Thank you.  I've still not tidied it up yet.
>
>>>  - don't write explicit IO : use mmap and let the kernel worry about it
>> 
>> I'm not familiar enough with mmap to understand this one :-)
>
> guy's abstraction is powerful, you just use it like a string:
>
>    harp:~ > cat a.rb
>    require 'mmap'
>    require 'tempfile'
>
         [...]
>    #
>    # modify it in place - letting the kernel do the IO
>    #
>    m = Mmap::new tmp.path, 'rw', Mmap::MAP_SHARED
>    m.gsub! %r/foobar/, 'barfoo'
>    m.msync
>    m.munmap
>
Nice.
        [...]
>
>    harp:~ > ruby a.rb
>    "barfoo\n"
>
> it's extremely powerful when you are changing, say, a scanline of pixels in 
> the
> middle of a 40MB image but nothing else - the kernel will only read/write the
> blocks you need.

That's a great help.  I'll have to look into that, not that I do
much image processing these days.
>
>>> 
>>>
>>>  - compose things out of array, hashes, and strings whenever possible. 
>>> these
>>>    objects are pretty optimized in ruby and serialize great as yaml 
>>> meaning
>>>    you never need to write hand parsers.
>> 
>
>> Do you mean, as opposed to creating new classes and composing with those?
>
> sometimes ;-)  i've just been suprised by the performance of ruby's built-ins
> lately.  for instance, rbtree used to by tons faster for big maps, but hashes
> don't do too badly now.  built-in strings share storage sometimes, etc.

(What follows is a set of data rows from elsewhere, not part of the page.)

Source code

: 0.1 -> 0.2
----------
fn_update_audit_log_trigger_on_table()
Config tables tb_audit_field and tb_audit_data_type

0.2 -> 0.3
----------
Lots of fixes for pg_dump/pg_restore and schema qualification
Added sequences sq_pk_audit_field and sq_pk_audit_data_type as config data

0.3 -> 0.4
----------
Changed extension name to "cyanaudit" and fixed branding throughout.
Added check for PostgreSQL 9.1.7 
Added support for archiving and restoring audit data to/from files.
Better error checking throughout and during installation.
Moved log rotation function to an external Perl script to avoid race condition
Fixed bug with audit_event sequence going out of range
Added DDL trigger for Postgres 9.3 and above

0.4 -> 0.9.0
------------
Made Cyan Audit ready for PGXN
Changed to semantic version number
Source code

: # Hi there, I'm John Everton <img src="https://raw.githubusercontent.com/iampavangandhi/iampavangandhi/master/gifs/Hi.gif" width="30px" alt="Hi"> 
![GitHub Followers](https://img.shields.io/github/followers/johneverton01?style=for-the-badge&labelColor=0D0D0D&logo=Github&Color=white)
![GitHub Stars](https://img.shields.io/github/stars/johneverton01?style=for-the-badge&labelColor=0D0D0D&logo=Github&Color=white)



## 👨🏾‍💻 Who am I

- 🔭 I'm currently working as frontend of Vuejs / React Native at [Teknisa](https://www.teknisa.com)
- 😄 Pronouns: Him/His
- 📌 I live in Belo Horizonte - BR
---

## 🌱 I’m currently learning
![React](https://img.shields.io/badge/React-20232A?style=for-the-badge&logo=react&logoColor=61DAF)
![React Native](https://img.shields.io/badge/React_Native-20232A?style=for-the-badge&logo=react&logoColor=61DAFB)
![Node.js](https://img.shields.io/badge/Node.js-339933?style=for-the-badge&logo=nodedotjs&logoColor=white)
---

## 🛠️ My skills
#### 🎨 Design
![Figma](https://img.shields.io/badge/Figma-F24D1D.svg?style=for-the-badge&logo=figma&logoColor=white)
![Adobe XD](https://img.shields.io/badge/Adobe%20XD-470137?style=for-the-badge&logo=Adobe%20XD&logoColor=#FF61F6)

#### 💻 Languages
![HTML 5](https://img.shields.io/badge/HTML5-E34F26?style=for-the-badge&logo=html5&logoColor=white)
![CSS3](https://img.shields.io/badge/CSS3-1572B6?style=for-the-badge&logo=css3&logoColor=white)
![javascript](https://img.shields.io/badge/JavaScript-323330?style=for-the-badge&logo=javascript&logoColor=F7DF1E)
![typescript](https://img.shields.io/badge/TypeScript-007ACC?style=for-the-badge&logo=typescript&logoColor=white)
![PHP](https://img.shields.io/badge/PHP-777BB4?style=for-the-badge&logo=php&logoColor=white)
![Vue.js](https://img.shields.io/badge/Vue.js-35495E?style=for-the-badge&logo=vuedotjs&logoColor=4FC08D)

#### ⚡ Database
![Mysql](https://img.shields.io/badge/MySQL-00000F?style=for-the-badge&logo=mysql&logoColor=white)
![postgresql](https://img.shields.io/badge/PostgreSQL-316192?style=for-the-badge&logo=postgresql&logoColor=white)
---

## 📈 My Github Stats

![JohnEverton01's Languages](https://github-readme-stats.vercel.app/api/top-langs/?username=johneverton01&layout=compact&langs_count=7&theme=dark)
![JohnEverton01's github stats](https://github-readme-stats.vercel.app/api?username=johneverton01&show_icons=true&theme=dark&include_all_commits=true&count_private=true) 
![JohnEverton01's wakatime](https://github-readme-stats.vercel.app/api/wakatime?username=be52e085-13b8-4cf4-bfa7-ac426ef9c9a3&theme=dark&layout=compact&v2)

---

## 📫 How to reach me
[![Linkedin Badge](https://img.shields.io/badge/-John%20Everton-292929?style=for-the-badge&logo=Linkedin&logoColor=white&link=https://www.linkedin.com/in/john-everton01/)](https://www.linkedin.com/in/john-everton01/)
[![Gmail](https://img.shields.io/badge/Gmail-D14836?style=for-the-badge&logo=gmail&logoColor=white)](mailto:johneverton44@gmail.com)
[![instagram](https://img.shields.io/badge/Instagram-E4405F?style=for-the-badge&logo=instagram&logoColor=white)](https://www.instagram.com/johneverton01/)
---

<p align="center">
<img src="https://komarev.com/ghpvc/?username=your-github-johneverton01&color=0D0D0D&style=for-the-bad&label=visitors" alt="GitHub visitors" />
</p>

Yes, I'd like to write some test cases for this exploration at some
point, so as future ruby versions appear we can do regression tests
on what is claimed to be quickest.
>
>>>
>>>  - cache anything possible, for instance methods dynamically generated 
>>> from
>>>    method_missing : permanmently add the method to the object instead of
>>>    generating it everytime
>> 
>> I've tried to do this and found performance has degraded.  I'm not
>> sure why, but think this post on Redhanded
>> 
>> http://redhanded.hobix.com/inspect/theFullyUpturnedBin.html
>> 
>> (unfortunately mauled by poker spammers, <seethe/>), referencing
>> 
>> http://whytheluckystiff.net/articles/theFullyUpturnedBin.html
>> 
>> has something to do with it, and because of "Grab things in 8MB
>> chunks" in particular.   One case that stood out was caching results
>> of floating point calculations involving roots: caching was slower.
>
> sure.  it's just guideline - i've run up against similar things too.  can't
> avoid testing in the end ;-)

Agreed.  I'm just wondering if the heuristic should be to cache
things of the order of megabytes, because having about 8 of them
will "trip the switch"?  I've not read the code and don't know
enought about GC to say much that's meaningful.

>
> -a

         Thank you,
         Hugh